(Collected data entries)
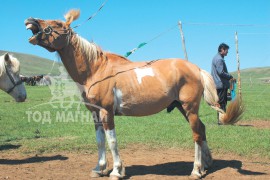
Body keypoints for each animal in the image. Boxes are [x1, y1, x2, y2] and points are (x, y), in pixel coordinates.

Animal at [25, 9, 244, 179]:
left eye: (57, 23)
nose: (31, 20)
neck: (95, 70)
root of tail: (196, 69)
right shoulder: (95, 114)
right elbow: (100, 141)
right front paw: (99, 168)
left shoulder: (107, 112)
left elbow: (112, 140)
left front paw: (116, 171)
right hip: (183, 108)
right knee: (202, 129)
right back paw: (207, 164)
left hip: (189, 108)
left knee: (197, 134)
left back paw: (196, 170)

## EXERCISE DETAILS
Each line from the first line of the records through the line containing "left front paw: (116, 171)" must be reproduced exactly, with both ends included and all pictures omitted; nothing else belongs in the answer.

## FINISHED TASK
Body keypoints for each animal in the image. Boxes are [x1, y1, x2, y2] and points are (x, y), in pixel coordinates.

Animal at [25, 9, 244, 179]:
left eye: (57, 23)
nose: (31, 20)
neck: (95, 70)
root of tail: (196, 69)
right shoulder: (95, 114)
right elbow: (100, 141)
right front paw: (99, 168)
left shoulder: (107, 112)
left elbow: (112, 140)
left front paw: (116, 171)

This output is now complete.